WHAT IS BEING ASKED:
Copy every line of the data that contains the string "frigo".

MATERIAL TO PROCESS:
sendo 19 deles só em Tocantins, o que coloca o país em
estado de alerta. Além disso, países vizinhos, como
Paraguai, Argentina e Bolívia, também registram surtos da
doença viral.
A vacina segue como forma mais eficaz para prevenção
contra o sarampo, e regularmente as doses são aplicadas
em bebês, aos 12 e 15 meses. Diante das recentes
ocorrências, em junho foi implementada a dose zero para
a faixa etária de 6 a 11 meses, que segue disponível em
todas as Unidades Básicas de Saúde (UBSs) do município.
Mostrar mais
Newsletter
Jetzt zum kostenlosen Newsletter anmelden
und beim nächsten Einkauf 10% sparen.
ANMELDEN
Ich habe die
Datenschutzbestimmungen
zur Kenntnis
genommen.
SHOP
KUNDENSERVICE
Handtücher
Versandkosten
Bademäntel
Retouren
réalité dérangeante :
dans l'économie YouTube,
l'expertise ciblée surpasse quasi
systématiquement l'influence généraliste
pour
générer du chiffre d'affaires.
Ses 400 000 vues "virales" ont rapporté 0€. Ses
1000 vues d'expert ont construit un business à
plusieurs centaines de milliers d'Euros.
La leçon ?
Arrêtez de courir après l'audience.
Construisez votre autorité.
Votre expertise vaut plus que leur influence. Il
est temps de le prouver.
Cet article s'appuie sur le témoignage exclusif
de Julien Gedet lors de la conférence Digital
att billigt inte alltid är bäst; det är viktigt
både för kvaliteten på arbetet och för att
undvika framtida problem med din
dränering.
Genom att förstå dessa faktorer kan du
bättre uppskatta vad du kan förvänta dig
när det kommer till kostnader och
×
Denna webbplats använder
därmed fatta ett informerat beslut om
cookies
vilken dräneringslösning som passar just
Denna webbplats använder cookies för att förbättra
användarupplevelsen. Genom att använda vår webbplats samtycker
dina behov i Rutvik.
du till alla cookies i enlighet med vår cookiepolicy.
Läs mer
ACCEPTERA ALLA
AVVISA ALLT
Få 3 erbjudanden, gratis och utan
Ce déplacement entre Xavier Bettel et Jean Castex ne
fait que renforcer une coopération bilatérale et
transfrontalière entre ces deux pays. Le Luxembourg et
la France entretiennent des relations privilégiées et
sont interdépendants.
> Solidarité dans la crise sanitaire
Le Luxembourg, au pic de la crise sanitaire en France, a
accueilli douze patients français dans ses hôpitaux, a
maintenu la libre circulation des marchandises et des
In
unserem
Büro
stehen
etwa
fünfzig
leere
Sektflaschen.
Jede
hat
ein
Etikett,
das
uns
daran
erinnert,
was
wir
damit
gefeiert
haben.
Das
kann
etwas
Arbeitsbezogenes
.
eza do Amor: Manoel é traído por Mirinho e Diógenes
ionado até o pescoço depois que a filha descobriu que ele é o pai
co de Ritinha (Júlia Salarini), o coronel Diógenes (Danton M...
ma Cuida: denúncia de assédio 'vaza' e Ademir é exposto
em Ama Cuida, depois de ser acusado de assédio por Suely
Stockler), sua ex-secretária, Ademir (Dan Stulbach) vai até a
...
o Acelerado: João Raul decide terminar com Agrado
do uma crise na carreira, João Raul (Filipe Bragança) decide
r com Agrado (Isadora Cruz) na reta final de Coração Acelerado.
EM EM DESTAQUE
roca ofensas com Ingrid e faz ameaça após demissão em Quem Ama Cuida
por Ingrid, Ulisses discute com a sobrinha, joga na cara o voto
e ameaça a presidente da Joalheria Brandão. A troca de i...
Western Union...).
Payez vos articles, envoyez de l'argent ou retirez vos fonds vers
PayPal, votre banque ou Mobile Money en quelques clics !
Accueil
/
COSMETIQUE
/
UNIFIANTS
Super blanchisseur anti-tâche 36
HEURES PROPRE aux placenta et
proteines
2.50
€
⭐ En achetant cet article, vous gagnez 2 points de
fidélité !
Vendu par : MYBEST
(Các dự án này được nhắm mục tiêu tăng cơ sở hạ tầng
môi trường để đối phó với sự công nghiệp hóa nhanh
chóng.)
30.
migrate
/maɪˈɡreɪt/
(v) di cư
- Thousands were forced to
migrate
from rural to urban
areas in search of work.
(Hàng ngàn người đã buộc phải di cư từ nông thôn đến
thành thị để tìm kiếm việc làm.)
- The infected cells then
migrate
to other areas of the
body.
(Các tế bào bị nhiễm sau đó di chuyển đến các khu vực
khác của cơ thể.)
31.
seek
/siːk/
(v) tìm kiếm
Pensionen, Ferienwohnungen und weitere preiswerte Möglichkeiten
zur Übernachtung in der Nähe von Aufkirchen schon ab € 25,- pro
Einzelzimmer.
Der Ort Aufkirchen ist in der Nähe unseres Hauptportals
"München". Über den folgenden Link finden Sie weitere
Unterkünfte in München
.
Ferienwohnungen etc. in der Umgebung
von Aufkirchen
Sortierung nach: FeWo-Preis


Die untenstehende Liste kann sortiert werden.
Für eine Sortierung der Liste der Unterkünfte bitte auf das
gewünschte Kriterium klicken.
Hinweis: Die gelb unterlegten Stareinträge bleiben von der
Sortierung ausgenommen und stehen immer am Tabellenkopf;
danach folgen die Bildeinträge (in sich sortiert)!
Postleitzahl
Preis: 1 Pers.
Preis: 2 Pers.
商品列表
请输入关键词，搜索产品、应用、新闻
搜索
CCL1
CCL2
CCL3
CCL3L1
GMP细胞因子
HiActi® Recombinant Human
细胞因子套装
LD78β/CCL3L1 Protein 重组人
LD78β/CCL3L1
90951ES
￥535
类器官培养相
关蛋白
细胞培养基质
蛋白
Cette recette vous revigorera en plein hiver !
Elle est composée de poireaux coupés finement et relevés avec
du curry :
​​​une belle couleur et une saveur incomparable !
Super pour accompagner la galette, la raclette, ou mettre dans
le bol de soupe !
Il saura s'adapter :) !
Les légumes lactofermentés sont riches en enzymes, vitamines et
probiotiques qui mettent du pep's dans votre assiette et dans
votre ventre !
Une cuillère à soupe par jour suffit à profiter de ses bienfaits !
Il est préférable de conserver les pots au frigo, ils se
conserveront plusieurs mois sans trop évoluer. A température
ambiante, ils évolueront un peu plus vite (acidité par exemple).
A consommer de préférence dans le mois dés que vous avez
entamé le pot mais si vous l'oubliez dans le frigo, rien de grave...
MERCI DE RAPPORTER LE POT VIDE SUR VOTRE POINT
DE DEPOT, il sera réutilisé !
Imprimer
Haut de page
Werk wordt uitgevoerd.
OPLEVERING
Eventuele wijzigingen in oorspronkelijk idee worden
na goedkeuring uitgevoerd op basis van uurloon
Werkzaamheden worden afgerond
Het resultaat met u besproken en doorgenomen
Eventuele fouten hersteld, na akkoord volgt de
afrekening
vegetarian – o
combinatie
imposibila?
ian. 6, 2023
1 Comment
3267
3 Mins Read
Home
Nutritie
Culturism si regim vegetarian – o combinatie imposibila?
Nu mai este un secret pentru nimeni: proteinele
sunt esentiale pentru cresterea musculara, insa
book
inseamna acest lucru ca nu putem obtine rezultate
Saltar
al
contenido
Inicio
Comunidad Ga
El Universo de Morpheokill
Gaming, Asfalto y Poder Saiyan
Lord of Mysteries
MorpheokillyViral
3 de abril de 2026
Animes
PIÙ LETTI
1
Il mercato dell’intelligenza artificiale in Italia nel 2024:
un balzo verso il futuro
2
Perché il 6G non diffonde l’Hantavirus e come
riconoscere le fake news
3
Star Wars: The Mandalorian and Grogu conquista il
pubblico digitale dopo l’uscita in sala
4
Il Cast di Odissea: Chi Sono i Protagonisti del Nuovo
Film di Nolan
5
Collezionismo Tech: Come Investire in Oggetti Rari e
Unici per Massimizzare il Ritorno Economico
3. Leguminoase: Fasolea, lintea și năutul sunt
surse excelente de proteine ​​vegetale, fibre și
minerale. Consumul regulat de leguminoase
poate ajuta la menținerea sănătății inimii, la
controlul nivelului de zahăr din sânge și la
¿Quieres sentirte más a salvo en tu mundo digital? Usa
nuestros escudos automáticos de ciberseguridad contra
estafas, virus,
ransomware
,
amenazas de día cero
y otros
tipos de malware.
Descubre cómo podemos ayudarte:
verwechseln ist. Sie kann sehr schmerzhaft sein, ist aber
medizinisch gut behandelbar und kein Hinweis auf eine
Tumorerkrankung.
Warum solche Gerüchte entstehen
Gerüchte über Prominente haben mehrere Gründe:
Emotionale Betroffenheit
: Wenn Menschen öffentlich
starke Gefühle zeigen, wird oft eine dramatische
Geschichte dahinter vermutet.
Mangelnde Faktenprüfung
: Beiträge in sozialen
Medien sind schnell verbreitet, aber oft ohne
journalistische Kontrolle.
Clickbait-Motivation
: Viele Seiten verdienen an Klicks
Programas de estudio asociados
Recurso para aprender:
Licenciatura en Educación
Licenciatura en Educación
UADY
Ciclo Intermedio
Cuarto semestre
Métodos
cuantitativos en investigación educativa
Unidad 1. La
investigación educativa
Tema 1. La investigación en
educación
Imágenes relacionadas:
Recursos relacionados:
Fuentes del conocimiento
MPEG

OUTPUT OF THE TASK:
Il est préférable de conserver les pots au frigo, ils se
entamé le pot mais si vous l'oubliez dans le frigo, rien de grave...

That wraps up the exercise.